* _EXERCISE REQUIREMENTS_: Every picture should be left out, but the lines below must be repeated exactly.

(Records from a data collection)
┌──
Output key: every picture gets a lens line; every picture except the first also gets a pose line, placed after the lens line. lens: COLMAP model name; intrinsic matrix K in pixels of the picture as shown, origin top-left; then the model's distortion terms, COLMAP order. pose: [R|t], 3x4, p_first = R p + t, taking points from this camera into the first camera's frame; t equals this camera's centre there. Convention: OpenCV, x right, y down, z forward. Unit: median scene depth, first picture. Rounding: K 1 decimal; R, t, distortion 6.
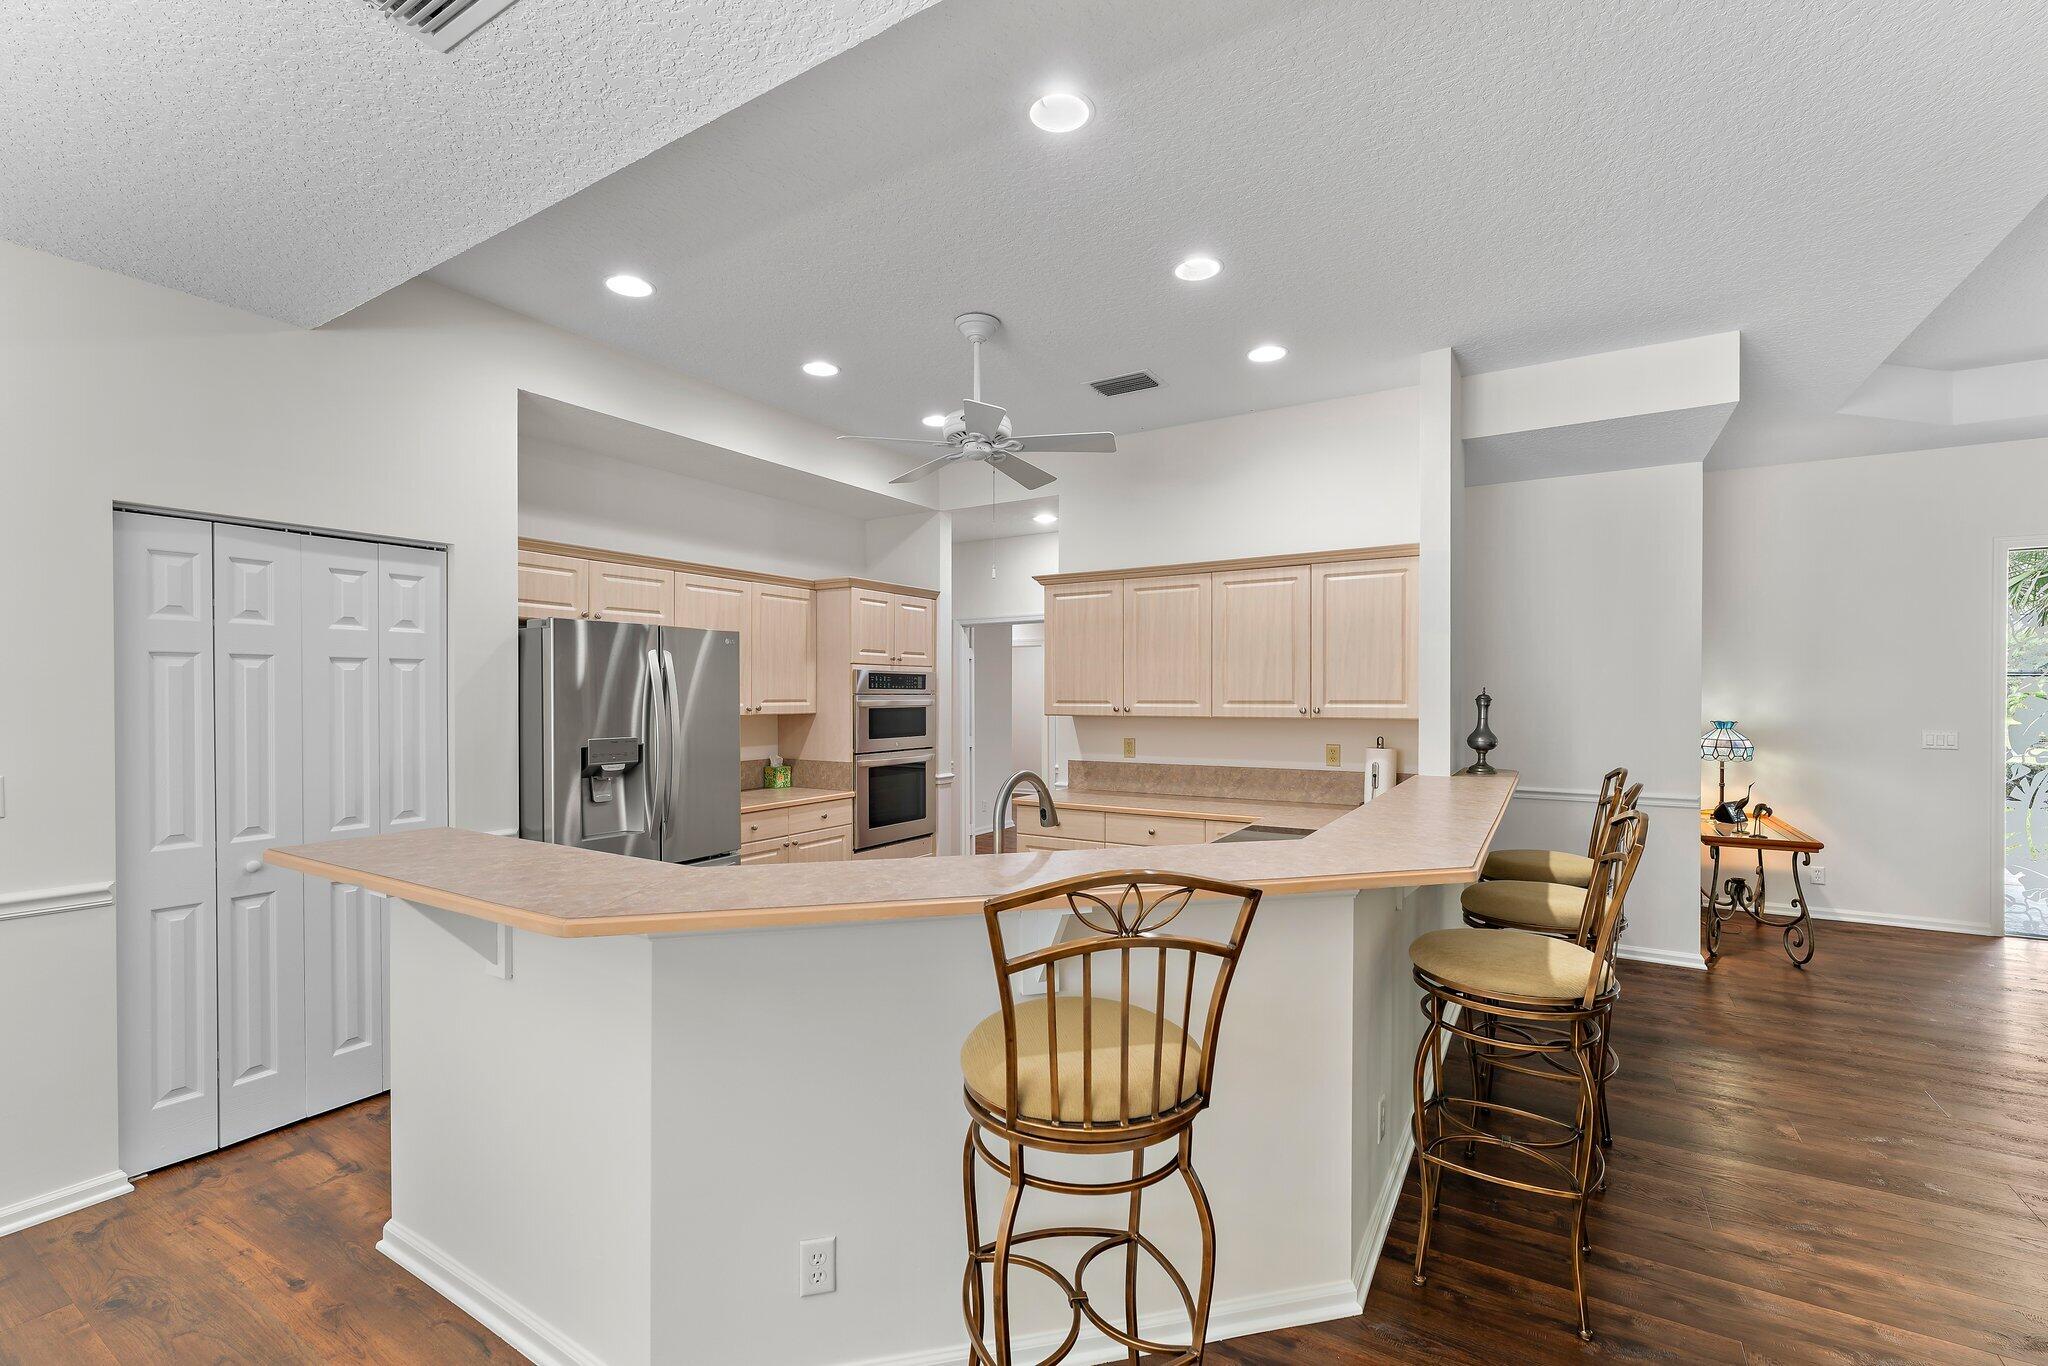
lens RADIAL K [[842.4, 0, 1022.7], [0, 842.4, 692.5], [0, 0, 1]] dist [-0.002351, 0.000036]
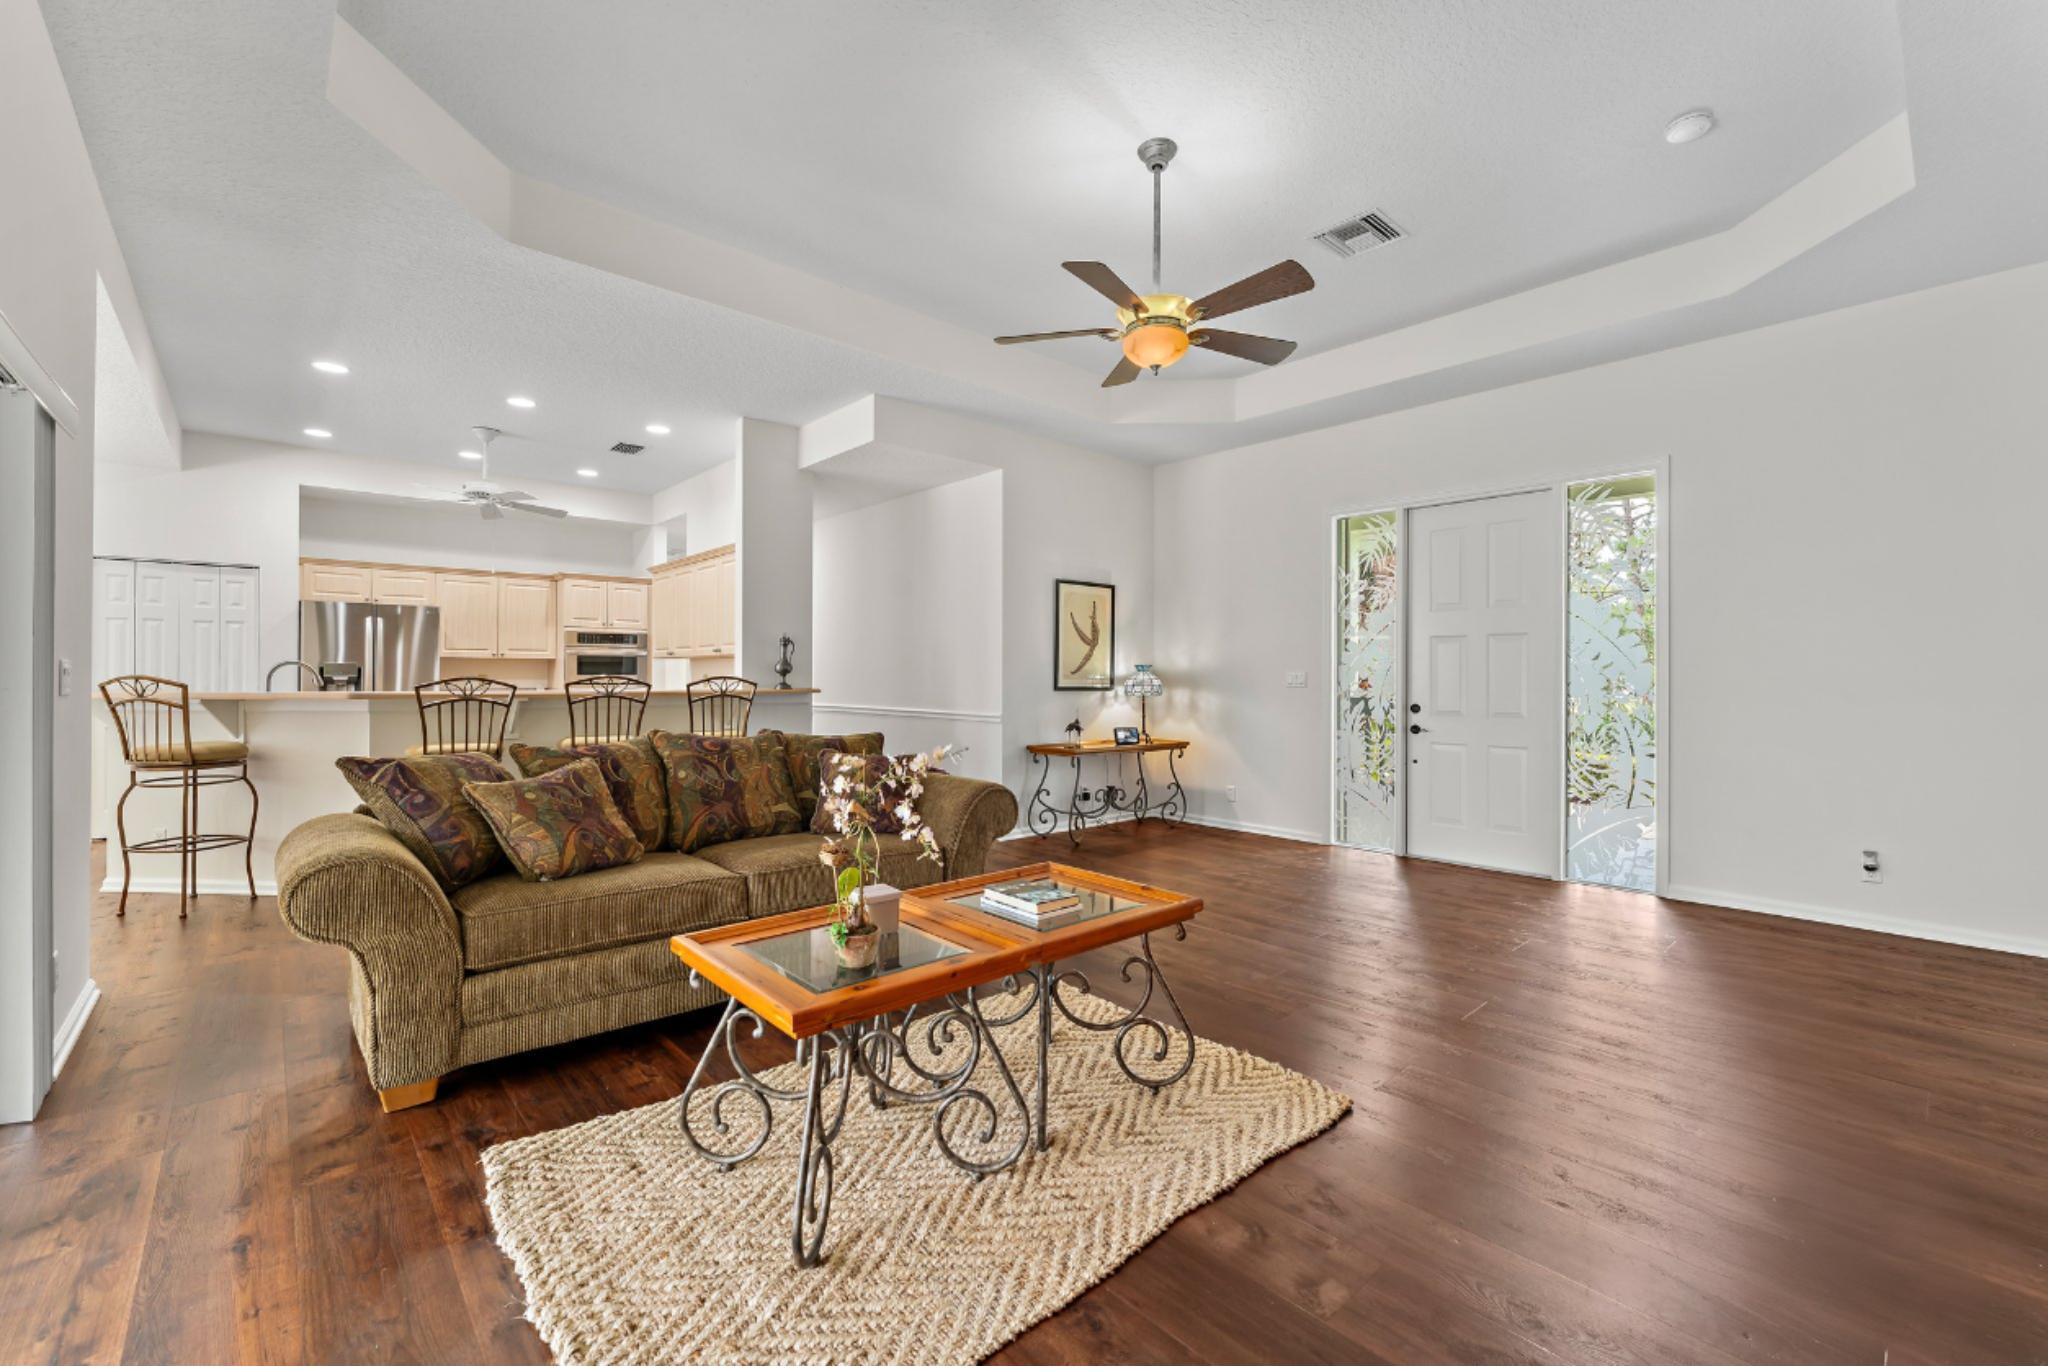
lens RADIAL K [[842.4, 0, 1012.2], [0, 842.4, 665.6], [0, 0, 1]] dist [-0.002351, 0.000036]
pose [[0.955518, 0.001435, -0.294930, 1.021418], [-0.004247, 0.999951, -0.008896, 0.047143], [0.294903, 0.009753, 0.955477, -0.248514]]
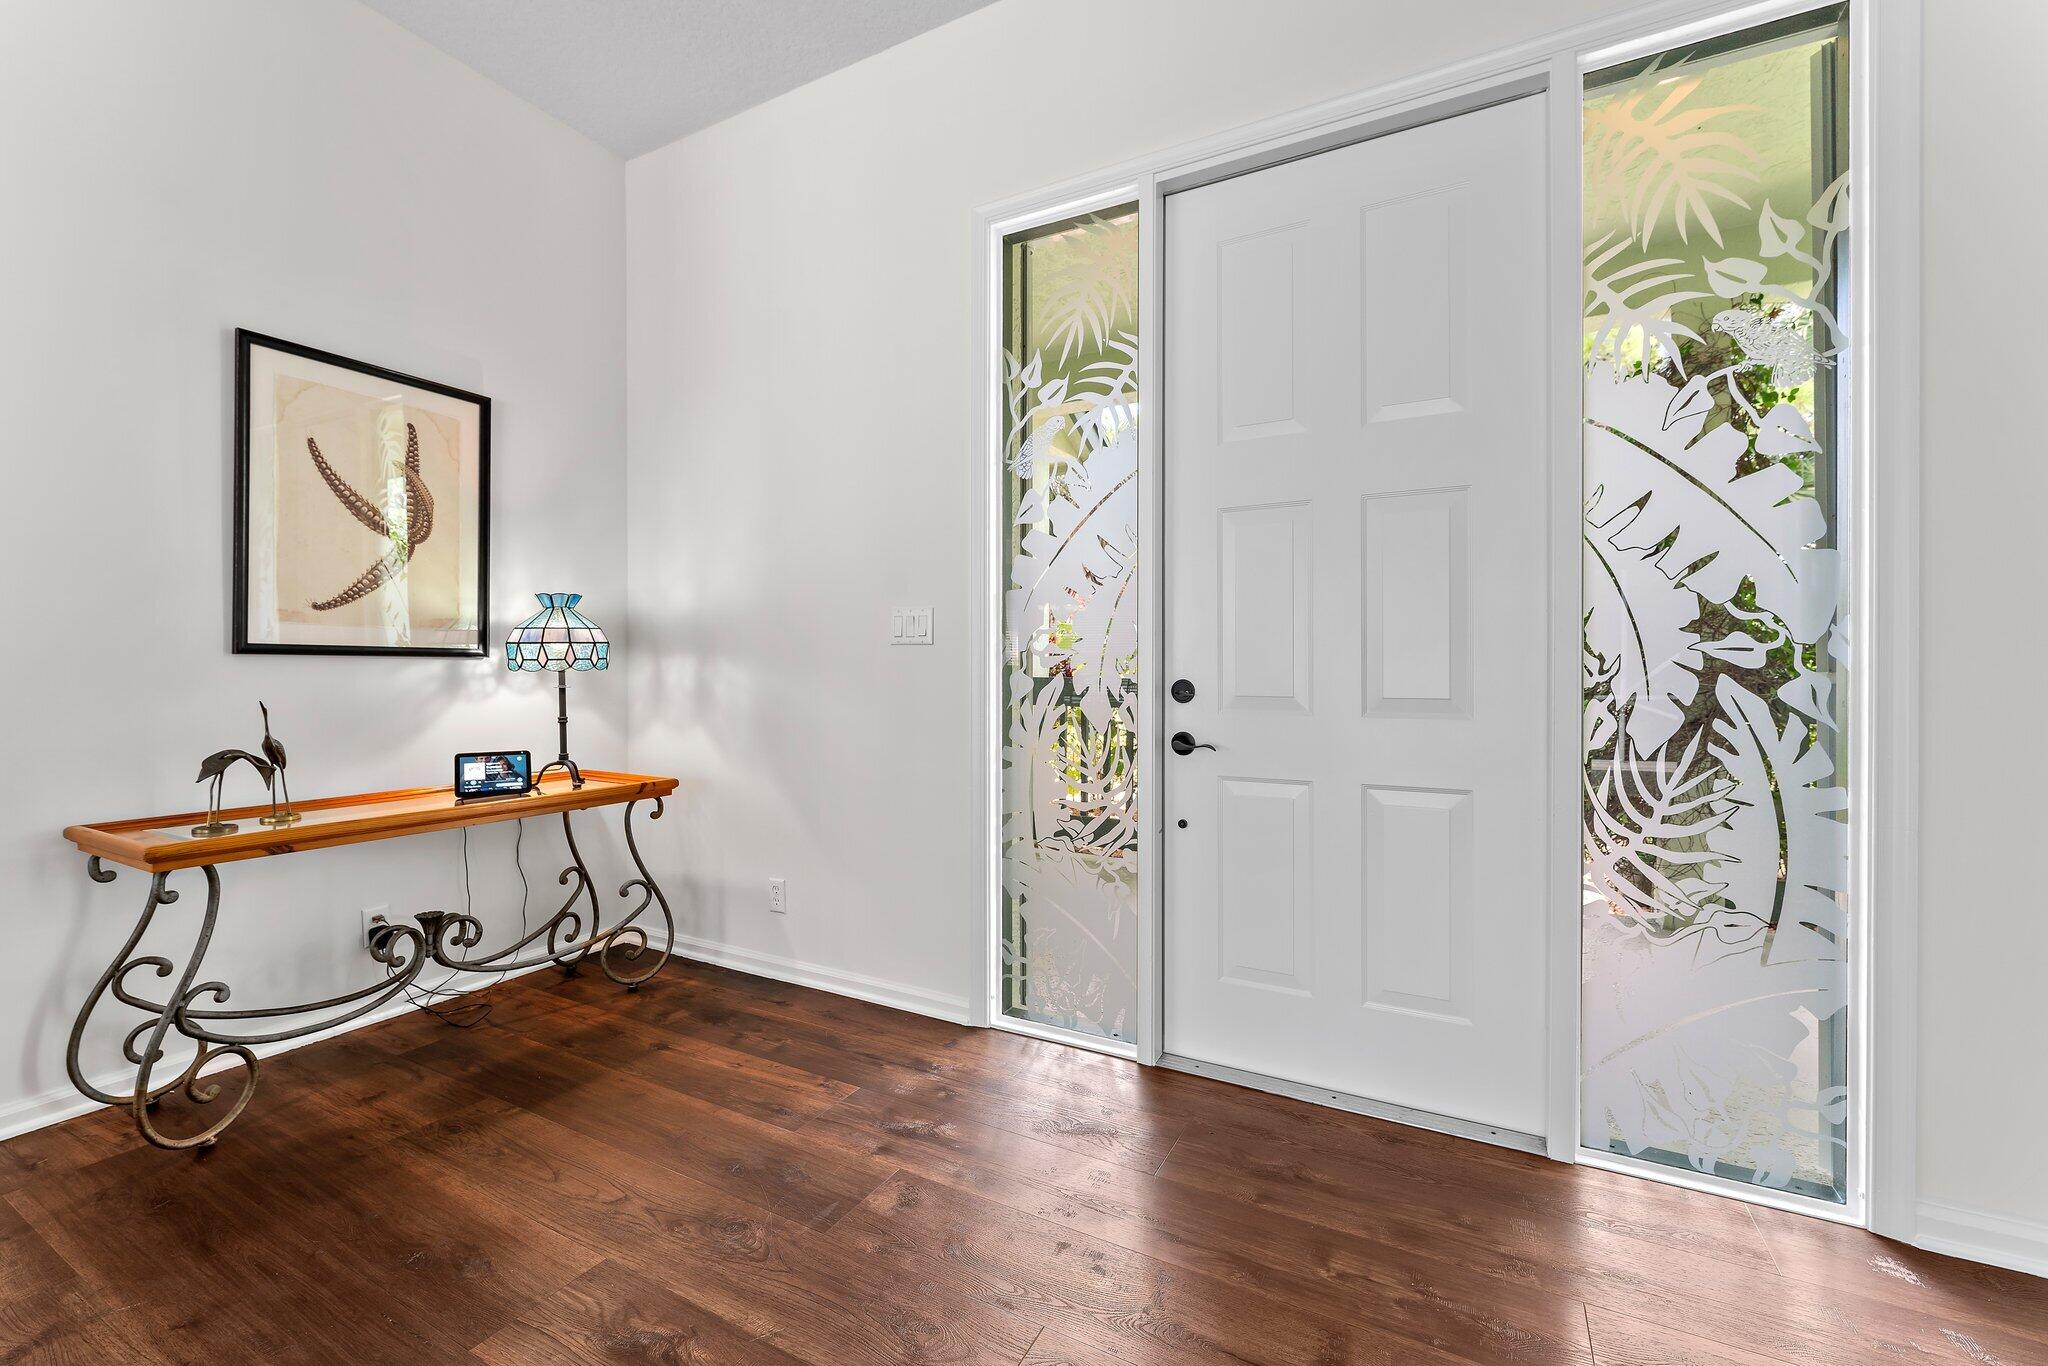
lens RADIAL K [[842.4, 0, 1013.1], [0, 842.4, 670.4], [0, 0, 1]] dist [-0.002351, 0.000036]
pose [[0.998970, 0.001952, 0.045344, 1.087619], [-0.002141, 0.999989, 0.004106, 0.076772], [-0.045335, -0.004199, 0.998963, 0.471495]]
└──
* _ANSWER_:
Output key: every picture gets a lens line; every picture except the first also gets a pose line, placed after the lens line. lens: COLMAP model name; intrinsic matrix K in pixels of the picture as shown, origin top-left; then the model's distortion terms, COLMAP order. pose: [R|t], 3x4, p_first = R p + t, taking points from this camera into the first camera's frame; t equals this camera's centre there. Convention: OpenCV, x right, y down, z forward. Unit: median scene depth, first picture. Rounding: K 1 decimal; R, t, distortion 6.
lens RADIAL K [[842.4, 0, 1022.7], [0, 842.4, 692.5], [0, 0, 1]] dist [-0.002351, 0.000036]
lens RADIAL K [[842.4, 0, 1012.2], [0, 842.4, 665.6], [0, 0, 1]] dist [-0.002351, 0.000036]
pose [[0.955518, 0.001435, -0.294930, 1.021418], [-0.004247, 0.999951, -0.008896, 0.047143], [0.294903, 0.009753, 0.955477, -0.248514]]
lens RADIAL K [[842.4, 0, 1013.1], [0, 842.4, 670.4], [0, 0, 1]] dist [-0.002351, 0.000036]
pose [[0.998970, 0.001952, 0.045344, 1.087619], [-0.002141, 0.999989, 0.004106, 0.076772], [-0.045335, -0.004199, 0.998963, 0.471495]]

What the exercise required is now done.